When it comes to the $8,000 tax credit for first-time homebuyers, it seems there's a new program every week to help tap that money today.
The credit can be claimed on 2008 or 2009 tax returns. Homebuyers who get a loan backed by the Federal Housing Administration can use the money to cover closing costs and other fees, and at least 10 states offer ways to use the tax credit faster.
"There are some real neat tax planning strategies you can apply now," said Bob Meighan, vice president of TurboTax.
To be eligible, a buyer cannot have owned a home in the past three years. So if you're ready to buy, here are some tips:
INCOME CONSIDERATIONS: The tax credit, for home purchases made through the end of November, comes with income thresholds, $75,000 for individuals and $150,000 for joint filers. After those limits, the credit begins to phase out. If you bought a home this year and expect your 2008 income to be lower than next year's, it makes sense to file for the credit this year using a 2008 amended return.
However, if you think your income will decrease, due to job loss, wage cuts or hour reductions, it makes more sense to file for the tax credit on your 2009 tax returns to get the most out of the credit, Meighan said.
TAX WITHHOLDING: Another benefit to waiting until 2009: You can increase your take-home pay. By taking the credit next year, you can change your tax withholding status with your employer now and get more on each paycheck, Meighan said.
You'll be giving up a "fatter" tax refund next year, but each month you'll have more change in your pocket.
Also, don't forget to reduce your federal and state tax withholding to account for the tax deduction you can take on the mortgage interest and property taxes you pay.
BRIDGE LOANS: Ten states (and the list keeps growing) are offering so-called bridge loans for the federal tax credit, so homebuyers can take advantage of the $8,000 before the 2010 filing season. Qualified buyers in Colorado, Delaware, Idaho, Kentucky, Missouri, New Jersey, New Mexico, Ohio, Pennsylvania and Tennessee can receive a loan with little to no interest and repay it with the tax credit refund next year.
"I see it as an upside," Meighan said. "It gives homebuyers more flexibility," with the money.
Each state program varies and some require a minimum down payment contribution from the buyer.
Some nonprofit organizations like NeighborWorks America are also offering bridge loans for the tax credits.
California also enacted its own one-time home buying credit for newly built homes purchased between Feb. 28, 2009, and March 1, 2010. The nonrefundable credit, which is for all buyers, not just first timers, is equal to 5 percent of the purchase price up to $10,000. It can be claimed over a three-year period.
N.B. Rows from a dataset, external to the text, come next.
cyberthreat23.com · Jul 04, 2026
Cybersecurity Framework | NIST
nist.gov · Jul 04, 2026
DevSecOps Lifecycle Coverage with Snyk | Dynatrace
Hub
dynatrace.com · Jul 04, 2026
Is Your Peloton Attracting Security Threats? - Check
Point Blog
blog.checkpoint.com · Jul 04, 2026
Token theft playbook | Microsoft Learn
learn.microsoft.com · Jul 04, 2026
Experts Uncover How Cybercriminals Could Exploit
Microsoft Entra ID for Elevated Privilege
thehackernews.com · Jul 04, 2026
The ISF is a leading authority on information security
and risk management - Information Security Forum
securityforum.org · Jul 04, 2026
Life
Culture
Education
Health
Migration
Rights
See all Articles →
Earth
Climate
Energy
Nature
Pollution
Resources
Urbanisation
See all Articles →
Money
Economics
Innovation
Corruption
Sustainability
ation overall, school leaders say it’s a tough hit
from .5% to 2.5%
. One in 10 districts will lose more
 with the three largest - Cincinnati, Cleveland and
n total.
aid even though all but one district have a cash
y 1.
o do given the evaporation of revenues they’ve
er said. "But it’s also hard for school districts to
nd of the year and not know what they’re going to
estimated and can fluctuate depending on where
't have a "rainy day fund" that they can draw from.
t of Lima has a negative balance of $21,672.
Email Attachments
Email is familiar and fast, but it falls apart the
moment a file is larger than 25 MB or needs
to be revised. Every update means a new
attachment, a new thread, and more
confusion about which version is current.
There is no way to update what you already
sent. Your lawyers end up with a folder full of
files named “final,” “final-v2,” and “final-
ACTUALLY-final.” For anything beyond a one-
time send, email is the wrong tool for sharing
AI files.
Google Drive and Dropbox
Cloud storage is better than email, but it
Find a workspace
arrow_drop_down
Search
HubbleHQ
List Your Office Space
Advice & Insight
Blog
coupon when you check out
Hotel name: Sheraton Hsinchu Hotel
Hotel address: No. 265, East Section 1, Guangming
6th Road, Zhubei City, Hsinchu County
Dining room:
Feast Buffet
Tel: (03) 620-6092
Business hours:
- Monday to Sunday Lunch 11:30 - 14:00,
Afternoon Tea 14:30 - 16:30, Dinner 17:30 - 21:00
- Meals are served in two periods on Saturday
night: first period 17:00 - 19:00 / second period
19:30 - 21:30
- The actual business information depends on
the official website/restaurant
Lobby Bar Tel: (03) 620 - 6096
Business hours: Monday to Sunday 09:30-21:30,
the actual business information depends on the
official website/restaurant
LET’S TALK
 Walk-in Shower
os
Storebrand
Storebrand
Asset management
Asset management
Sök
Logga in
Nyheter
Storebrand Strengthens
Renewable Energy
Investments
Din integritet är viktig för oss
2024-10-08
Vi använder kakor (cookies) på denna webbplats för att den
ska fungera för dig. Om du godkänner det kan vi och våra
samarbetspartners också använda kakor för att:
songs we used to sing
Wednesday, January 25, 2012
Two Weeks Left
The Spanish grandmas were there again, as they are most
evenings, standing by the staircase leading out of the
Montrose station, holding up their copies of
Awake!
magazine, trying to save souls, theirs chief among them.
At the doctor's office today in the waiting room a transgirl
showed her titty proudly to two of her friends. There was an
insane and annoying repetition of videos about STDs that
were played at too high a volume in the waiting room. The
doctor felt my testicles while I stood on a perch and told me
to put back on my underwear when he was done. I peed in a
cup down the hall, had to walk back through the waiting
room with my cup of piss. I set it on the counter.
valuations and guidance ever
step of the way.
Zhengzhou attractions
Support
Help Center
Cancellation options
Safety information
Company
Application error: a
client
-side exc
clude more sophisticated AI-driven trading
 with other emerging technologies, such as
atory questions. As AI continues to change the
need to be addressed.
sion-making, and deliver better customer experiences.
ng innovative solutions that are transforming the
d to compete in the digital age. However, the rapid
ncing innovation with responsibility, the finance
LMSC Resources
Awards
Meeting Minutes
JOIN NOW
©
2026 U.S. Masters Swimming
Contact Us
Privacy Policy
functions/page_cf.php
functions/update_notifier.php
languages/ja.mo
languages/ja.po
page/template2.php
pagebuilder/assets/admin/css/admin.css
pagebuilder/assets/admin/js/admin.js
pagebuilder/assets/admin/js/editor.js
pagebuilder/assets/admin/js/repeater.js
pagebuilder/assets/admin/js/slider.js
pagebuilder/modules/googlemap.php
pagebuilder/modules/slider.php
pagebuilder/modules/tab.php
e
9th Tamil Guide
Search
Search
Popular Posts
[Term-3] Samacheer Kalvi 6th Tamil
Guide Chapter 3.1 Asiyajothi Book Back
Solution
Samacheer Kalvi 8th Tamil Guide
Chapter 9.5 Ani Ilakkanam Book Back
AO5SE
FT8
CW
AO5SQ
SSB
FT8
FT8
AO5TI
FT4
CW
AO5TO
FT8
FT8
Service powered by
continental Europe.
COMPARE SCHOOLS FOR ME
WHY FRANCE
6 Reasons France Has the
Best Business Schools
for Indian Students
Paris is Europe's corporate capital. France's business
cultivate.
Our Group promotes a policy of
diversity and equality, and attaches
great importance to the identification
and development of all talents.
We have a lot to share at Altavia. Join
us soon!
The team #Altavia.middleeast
The property must be a single-family residence, the principal residence and eligible for the property tax homeowners exception.
A California resident can take both the federal and state tax, according to Kathleen Thies, a state tax analyst at CCH Inc. However, only $100 million has been put aside for the state credit and that money is expected to run out this month or next. And there are no plans to add more funding to the program.
"It's on a first-come, first-served basis," Thies says.
ADVANCE CREDIT: Last month, the FHA said its borrowers can receive advances on the $8,000 first-time homebuyer tax credit from lenders, so they don't have to wait to get the money next year from the Internal Revenue Service.
Borrowers will still have to come up with the FHA's required 3.5 percent down payment, but the advance from the tax credit can be applied toward closing costs, fees or to increase the down payment.
John W. Roth, a senior tax analyst at CCH, said he thinks some lenders won't participate. The process involves more work for lenders, but lenders can only charge an additional 2.5 percent fee for that work.
"How many qualified FHA lenders will offer this option to their borrowers will be interesting to see," he said.
Roth advises homebuyers to wait and receive the money in next year's 2009 tax return.
"There's always those initial expenses when you move in that are more than you expect."